Work to be completed.
Repeat, exactly and in full, the lines of the listing below, but without any pictures.

Data under study.
☆ ☆ ☆ ☆ ☆ ☆ ☆
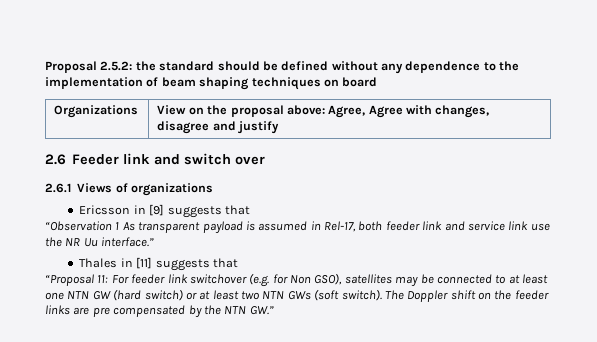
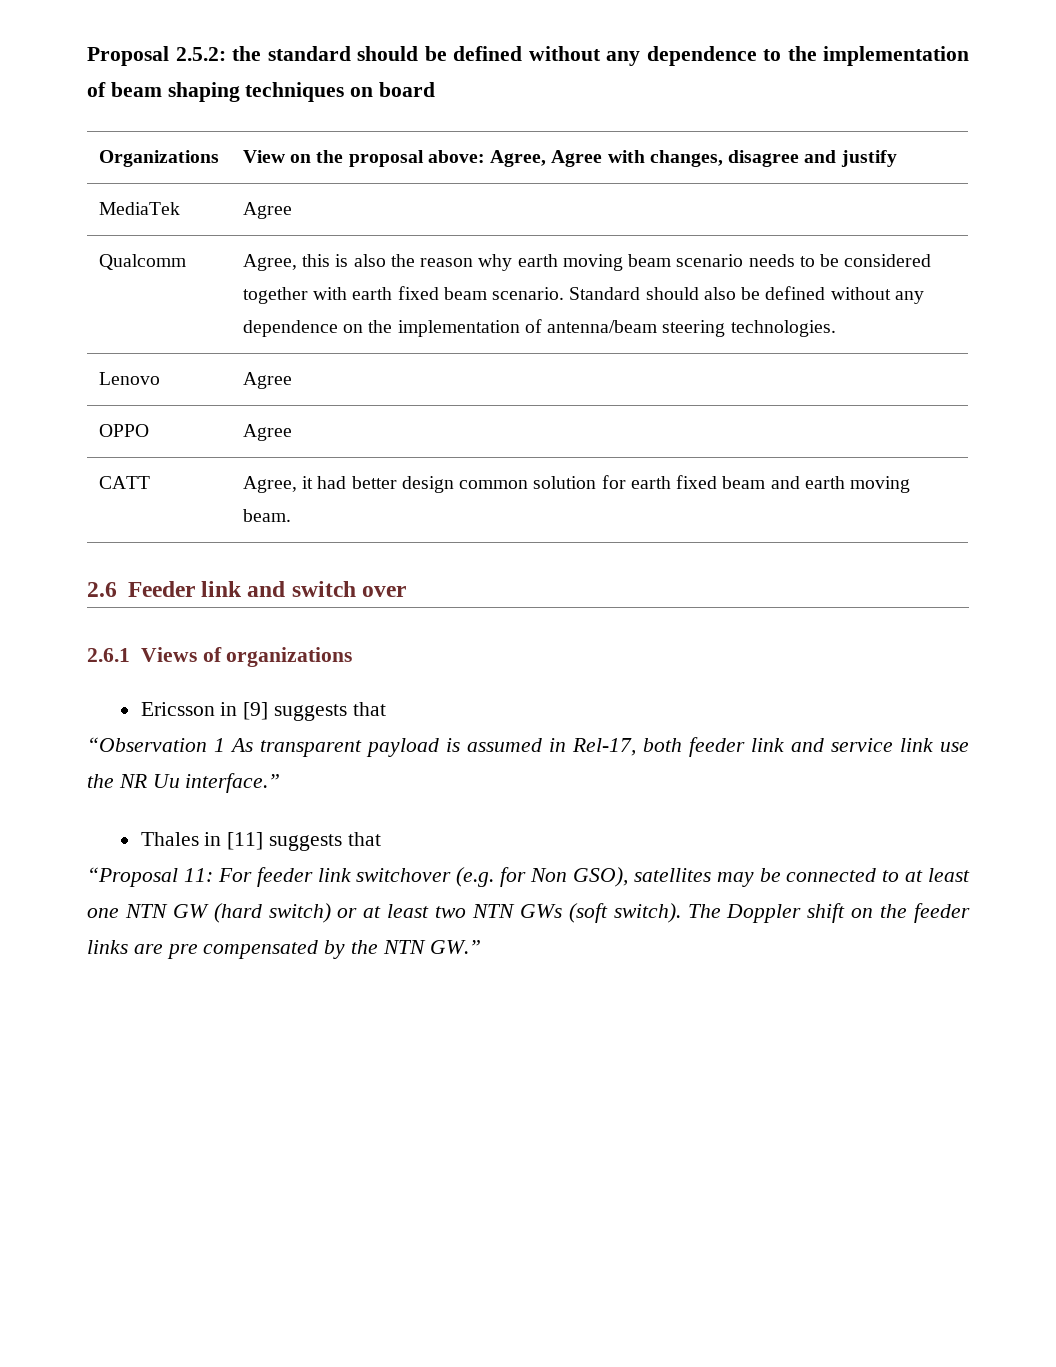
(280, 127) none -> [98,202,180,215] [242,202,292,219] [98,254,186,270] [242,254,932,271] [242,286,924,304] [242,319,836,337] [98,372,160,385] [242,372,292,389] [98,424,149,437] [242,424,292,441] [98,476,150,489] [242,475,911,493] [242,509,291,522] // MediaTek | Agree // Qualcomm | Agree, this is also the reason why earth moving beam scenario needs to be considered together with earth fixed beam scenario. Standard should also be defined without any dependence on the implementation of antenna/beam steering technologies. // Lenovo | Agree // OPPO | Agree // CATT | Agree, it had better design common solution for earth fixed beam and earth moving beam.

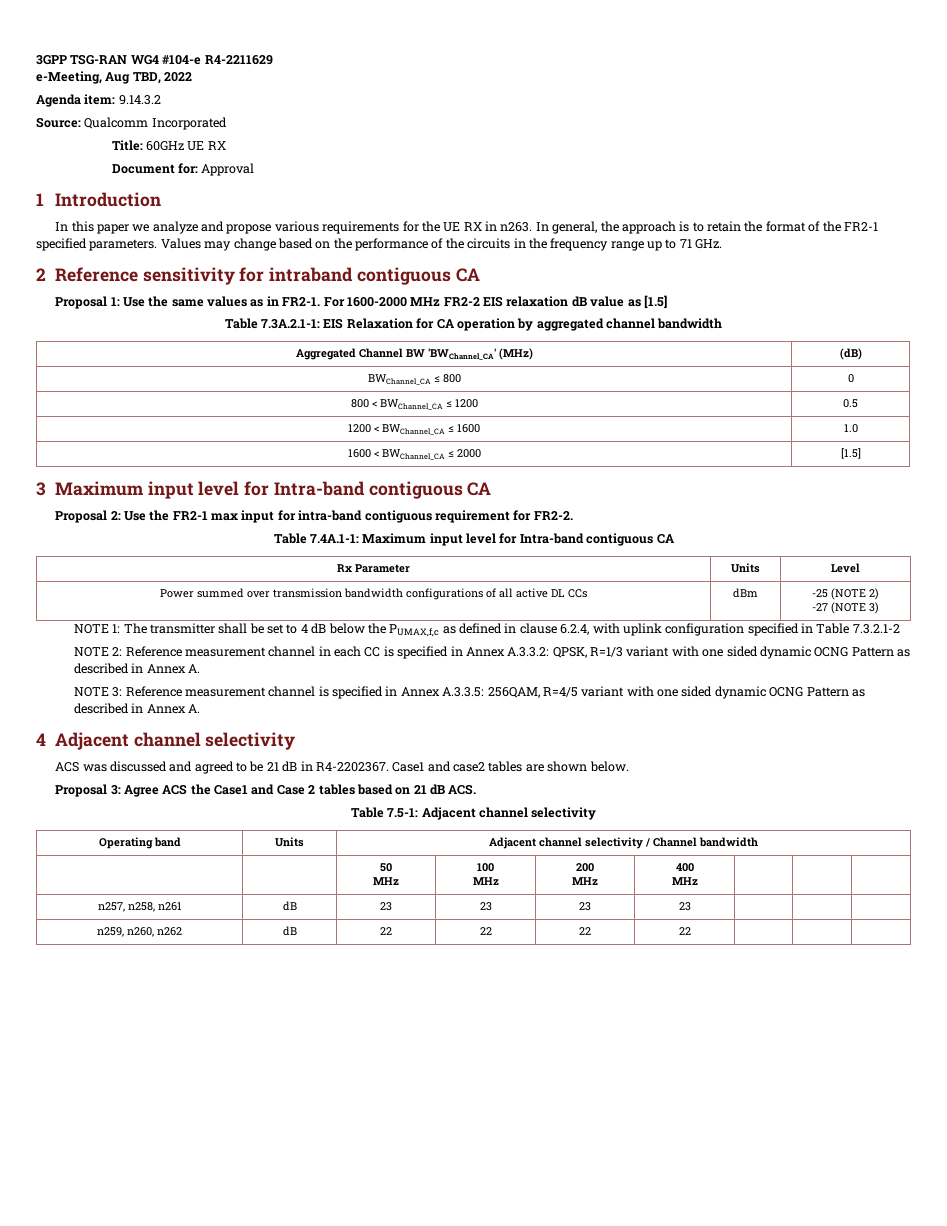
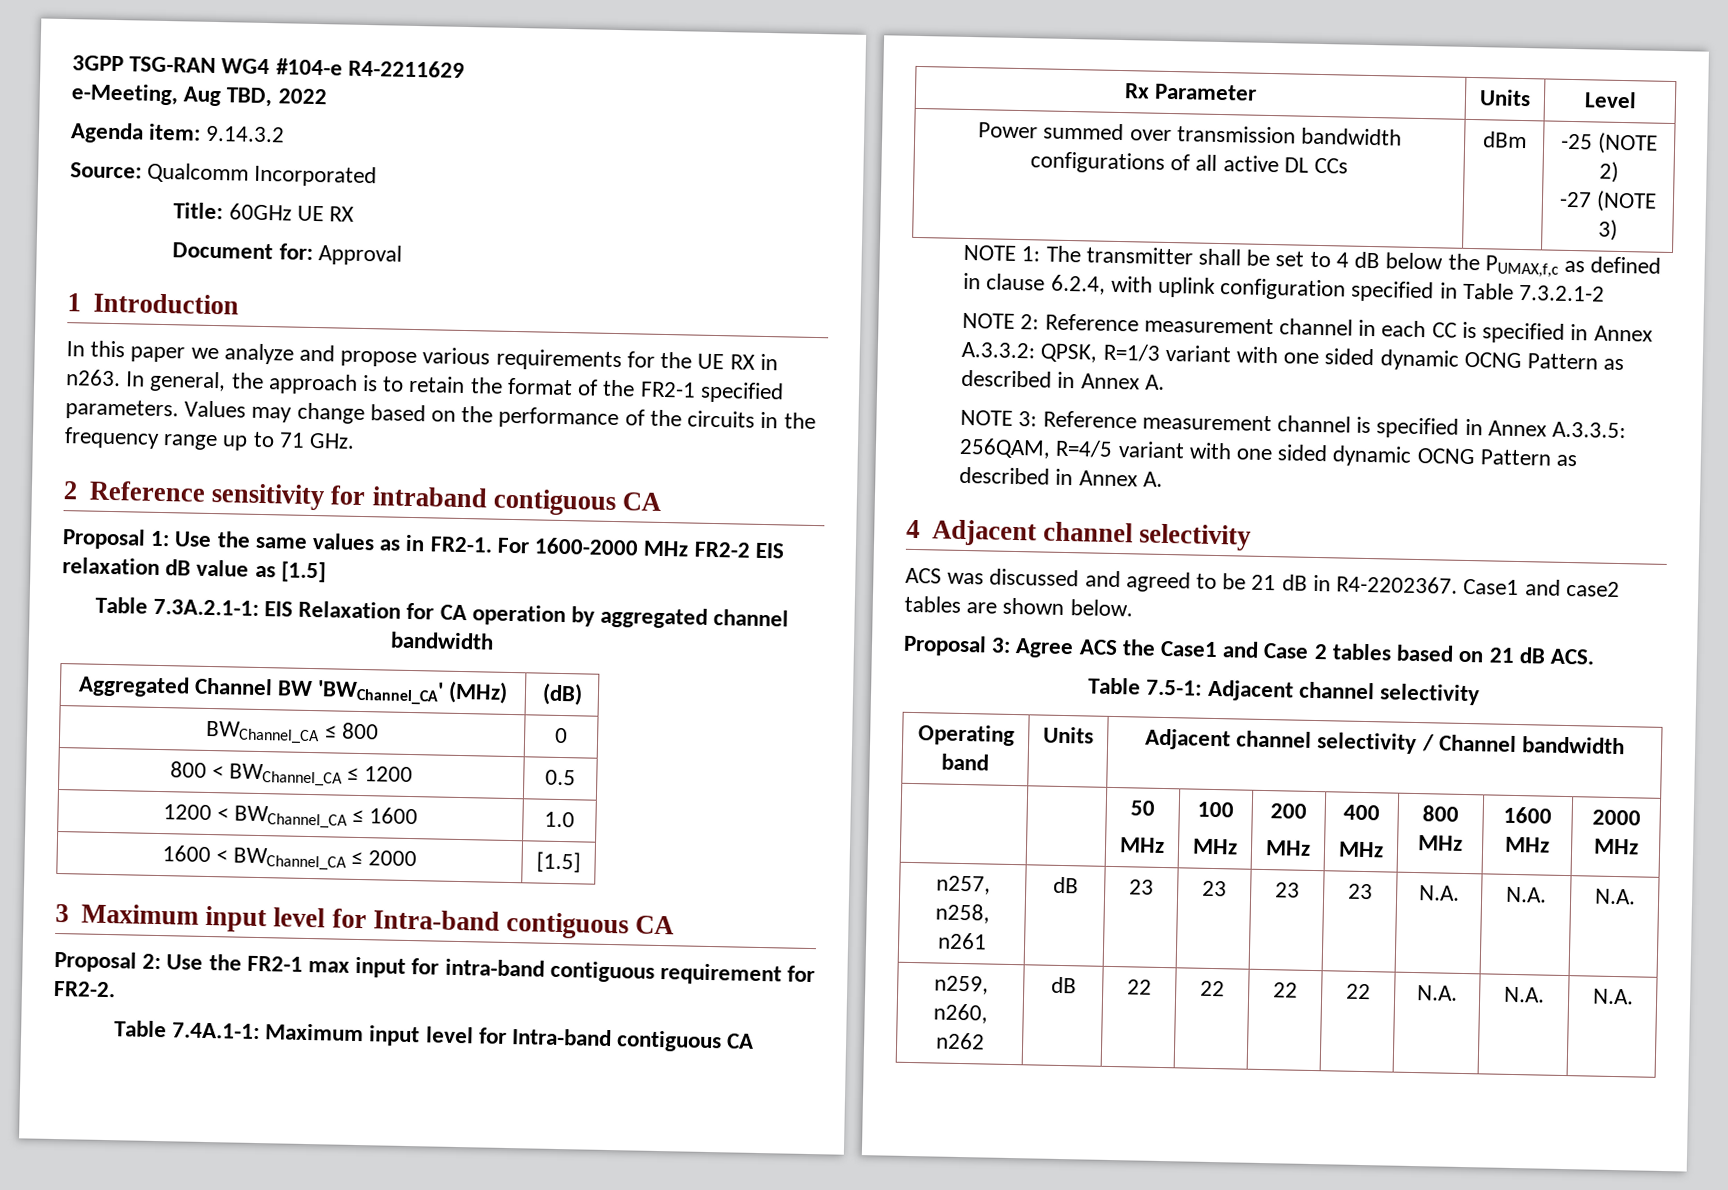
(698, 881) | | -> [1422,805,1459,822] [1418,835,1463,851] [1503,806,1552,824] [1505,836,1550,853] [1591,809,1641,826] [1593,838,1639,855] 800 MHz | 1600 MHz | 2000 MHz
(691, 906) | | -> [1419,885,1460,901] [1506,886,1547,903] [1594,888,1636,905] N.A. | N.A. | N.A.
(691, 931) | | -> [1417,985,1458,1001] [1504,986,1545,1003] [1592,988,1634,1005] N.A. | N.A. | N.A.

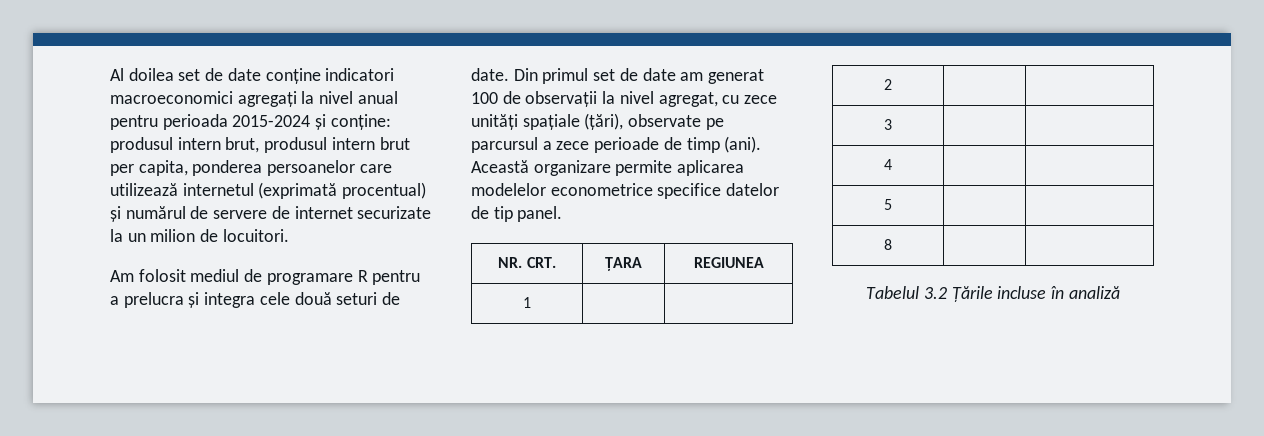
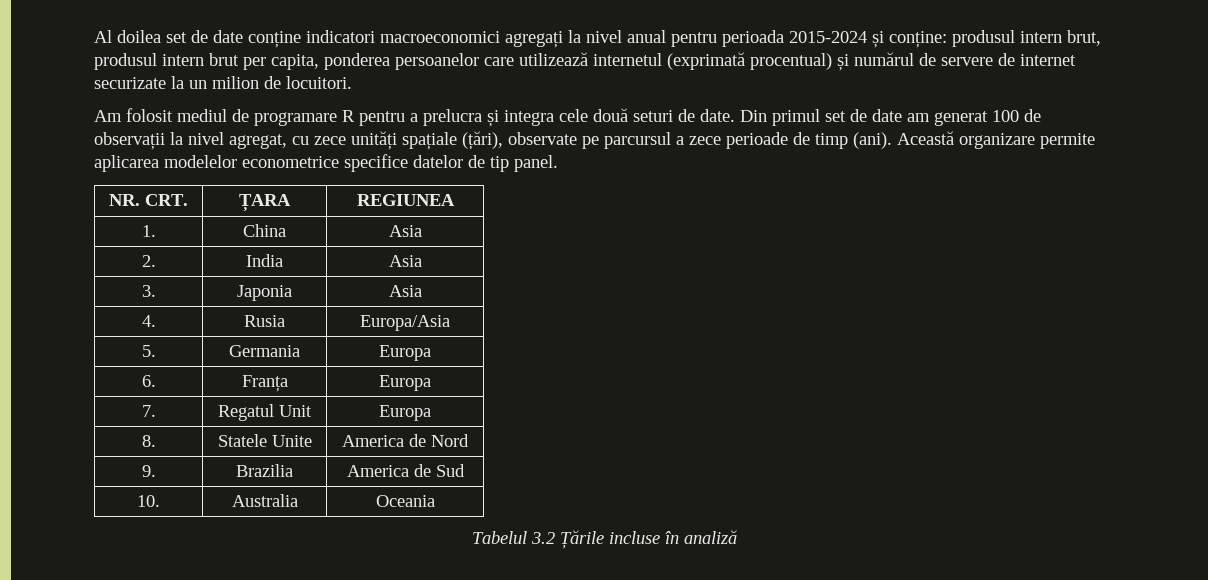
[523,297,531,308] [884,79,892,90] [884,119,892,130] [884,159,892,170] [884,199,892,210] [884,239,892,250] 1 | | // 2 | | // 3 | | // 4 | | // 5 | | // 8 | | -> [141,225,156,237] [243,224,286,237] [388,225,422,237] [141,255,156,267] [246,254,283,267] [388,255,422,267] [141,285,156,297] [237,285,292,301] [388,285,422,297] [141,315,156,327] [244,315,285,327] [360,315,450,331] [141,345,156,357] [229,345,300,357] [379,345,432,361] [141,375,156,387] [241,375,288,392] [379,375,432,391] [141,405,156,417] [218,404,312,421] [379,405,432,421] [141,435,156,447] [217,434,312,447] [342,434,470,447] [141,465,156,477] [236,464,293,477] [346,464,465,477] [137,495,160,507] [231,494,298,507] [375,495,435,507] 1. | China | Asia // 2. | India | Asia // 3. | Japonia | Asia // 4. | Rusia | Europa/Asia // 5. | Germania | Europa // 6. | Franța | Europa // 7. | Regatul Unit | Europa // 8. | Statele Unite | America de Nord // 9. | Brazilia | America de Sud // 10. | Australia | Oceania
☆ ☆ ☆ ☆ ☆ ☆ ☆
Task answer.
(280, 127) none -> [98,202,180,215] [242,202,292,219] [98,254,186,270] [242,254,932,271] [242,286,924,304] [242,319,836,337] [98,372,160,385] [242,372,292,389] [98,424,149,437] [242,424,292,441] [98,476,150,489] [242,475,911,493] [242,509,291,522] // MediaTek | Agree // Qualcomm | Agree, this is also the reason why earth moving beam scenario needs to be considered together with earth fixed beam scenario. Standard should also be defined without any dependence on the implementation of antenna/beam steering technologies. // Lenovo | Agree // OPPO | Agree // CATT | Agree, it had better design common solution for earth fixed beam and earth moving beam.

(698, 881) | | -> [1422,805,1459,822] [1418,835,1463,851] [1503,806,1552,824] [1505,836,1550,853] [1591,809,1641,826] [1593,838,1639,855] 800 MHz | 1600 MHz | 2000 MHz
(691, 906) | | -> [1419,885,1460,901] [1506,886,1547,903] [1594,888,1636,905] N.A. | N.A. | N.A.
(691, 931) | | -> [1417,985,1458,1001] [1504,986,1545,1003] [1592,988,1634,1005] N.A. | N.A. | N.A.

[523,297,531,308] [884,79,892,90] [884,119,892,130] [884,159,892,170] [884,199,892,210] [884,239,892,250] 1 | | // 2 | | // 3 | | // 4 | | // 5 | | // 8 | | -> [141,225,156,237] [243,224,286,237] [388,225,422,237] [141,255,156,267] [246,254,283,267] [388,255,422,267] [141,285,156,297] [237,285,292,301] [388,285,422,297] [141,315,156,327] [244,315,285,327] [360,315,450,331] [141,345,156,357] [229,345,300,357] [379,345,432,361] [141,375,156,387] [241,375,288,392] [379,375,432,391] [141,405,156,417] [218,404,312,421] [379,405,432,421] [141,435,156,447] [217,434,312,447] [342,434,470,447] [141,465,156,477] [236,464,293,477] [346,464,465,477] [137,495,160,507] [231,494,298,507] [375,495,435,507] 1. | China | Asia // 2. | India | Asia // 3. | Japonia | Asia // 4. | Rusia | Europa/Asia // 5. | Germania | Europa // 6. | Franța | Europa // 7. | Regatul Unit | Europa // 8. | Statele Unite | America de Nord // 9. | Brazilia | America de Sud // 10. | Australia | Oceania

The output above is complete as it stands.